Date: 2012-06-06 11:56 am (UTC)For almost all of pre-recorded and recorded history, until just a few hundred years ago, the relationship between storytellers and story listeners was a lot blurrier. Someone who heard a story about Zeus and Hera, or Paul Bunyan, or whoever, might turn around and make up his own story with those characters the next day. Even published works were getting unauthorized sequels hundreds of years ago. California was actually named for a place from an unauthorized sequel (http://boingboing.net/2006/04/25/california-got-its-n.html) (which was mentioned in Don Quixote—and the first part of Don Quixote itself got an unauthorized sequel, which is thought to have spurred Cervantes into finishing and publishing his own part two).
It's a natural human impulse to feel some sort of "ownership" over the people who live in our heads, and to want to relate what they do there—including the people who immigrated there from someone else's head. But these days most folks recognize that the original creators of those people take precedence, at least so far as making those stories public goes.
Endings
Date: 2012-06-06 12:17 pm (UTC)no subject
Date: 2012-06-06 04:14 pm (UTC)no subject
Date: 2012-06-06 06:20 pm (UTC)Endings are OK for me when they leave me the ability to imagine the characters or the world going on with their lives and their next adventures (like the end of the original Witches of Karres). There are a few series where I really want more books - notably Katherine Kurtz' Deryni books or Barbara Hambly's Benjamin January books - and I just hope that they'll be written eventually.

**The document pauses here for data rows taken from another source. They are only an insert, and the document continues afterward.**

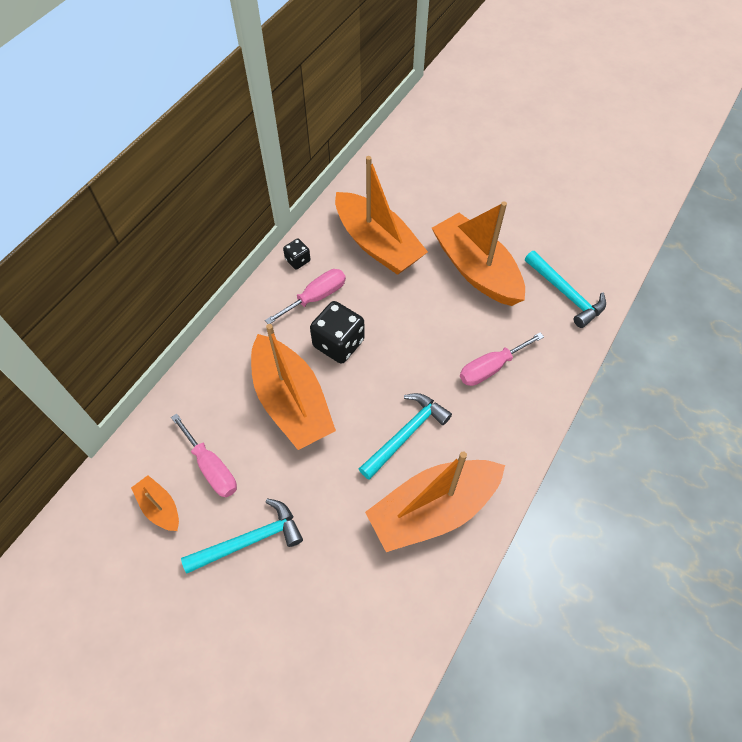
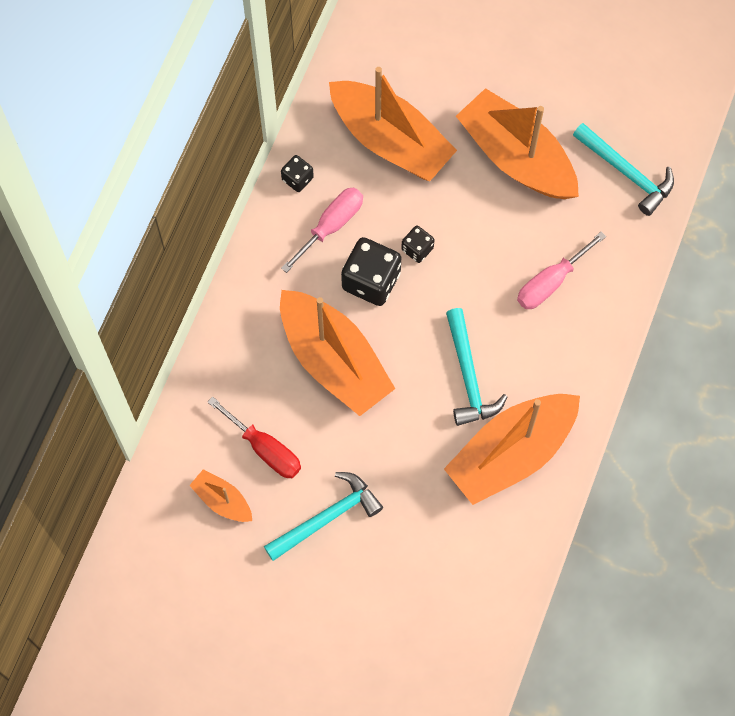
camera: 10 degrees left, 10 degrees up
(211, 467) = (265, 449): pink screwdriver -> red screwdriver
(382, 325) = (417, 249): none -> black dice
(406, 434) = (468, 376): turquoise hammer -> turquoise hammer turned 135 degrees clockwise

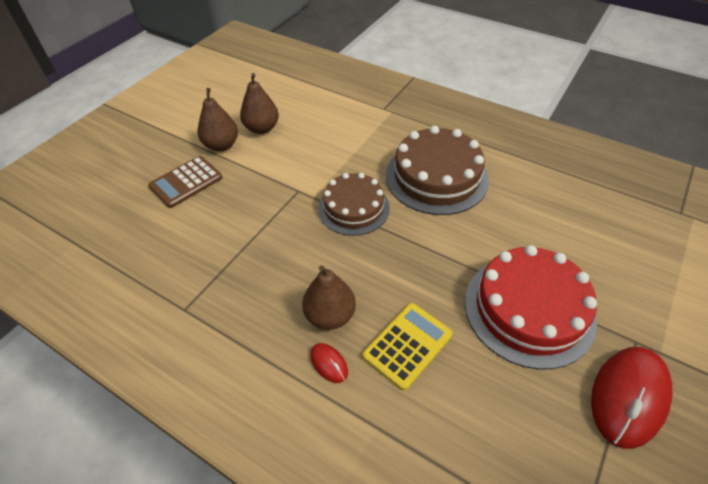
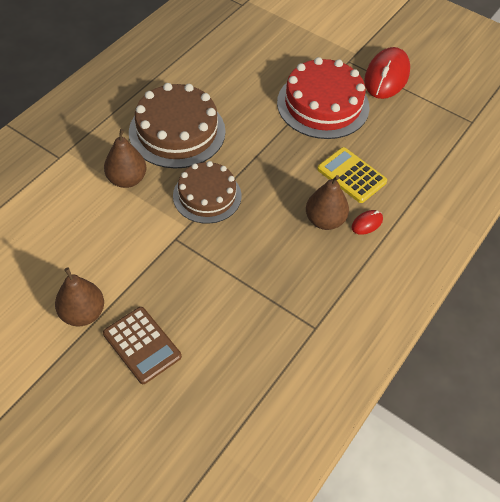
camera: 90 degrees left, 5 degrees up
(262, 128) = (61, 272): brown pear -> brown pear (127, 179)
(628, 397) = (386, 76): red mouse -> red mouse turned 75 degrees clockwise

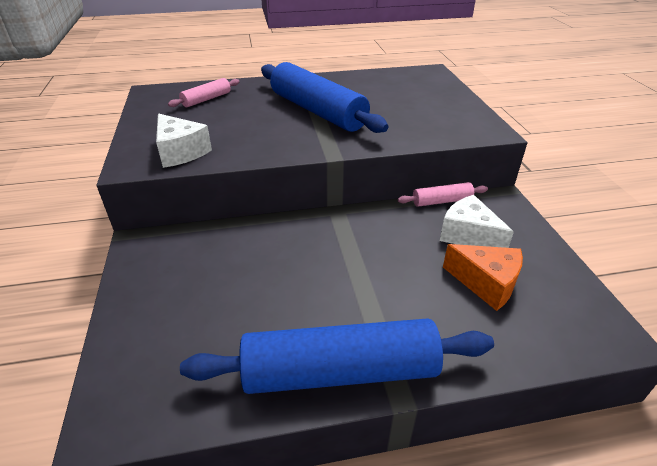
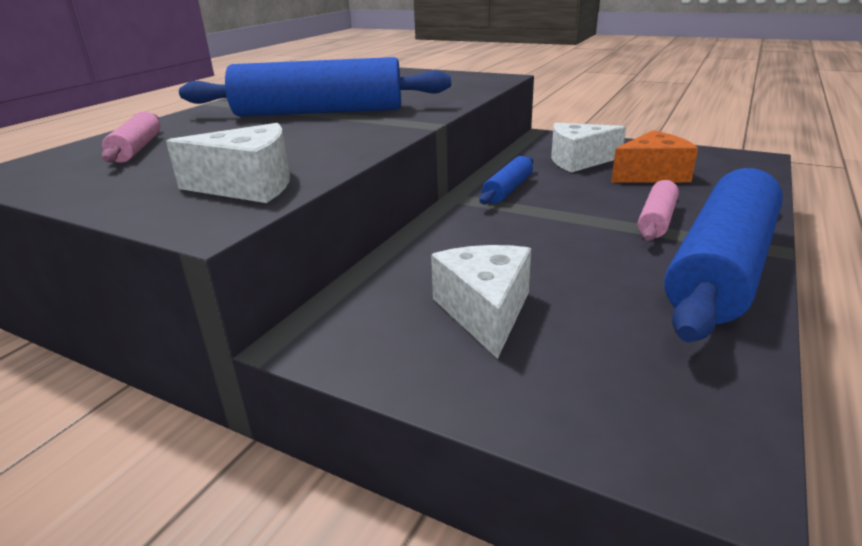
camera: 50 degrees left, 10 degrees down
(200, 285) = (485, 312): none -> white cheese
(372, 226) = (507, 189): none -> blue rolling pin
(441, 201) = (514, 154): pink rolling pin -> pink rolling pin (656, 220)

How can anyone justify making an author cry? They're artists who give us unique and wonderful gifts, who should be encouraged, not bullied. I'm almost sorry you couldn't give her your opinion...
It all depends
Date: 2012-06-07 11:37 pm (UTC)In either case, though, there is a good chance that the characters will have some 'clones' that go on living in my head long after I have read the book. I'm not a writer, not even of fan fic, and I strongly believe that the written characters belong to the author, and to no one else. In the process of reading, though, those 'clones' take up residence inside my skull. If a character clone moves in permanently, well, then, that clone is my character, and I reserve the right to do anything I want to them, as long as it stays inside my own head.
For every reader, though, there is a different clone, who may move out as soon as the last page is read.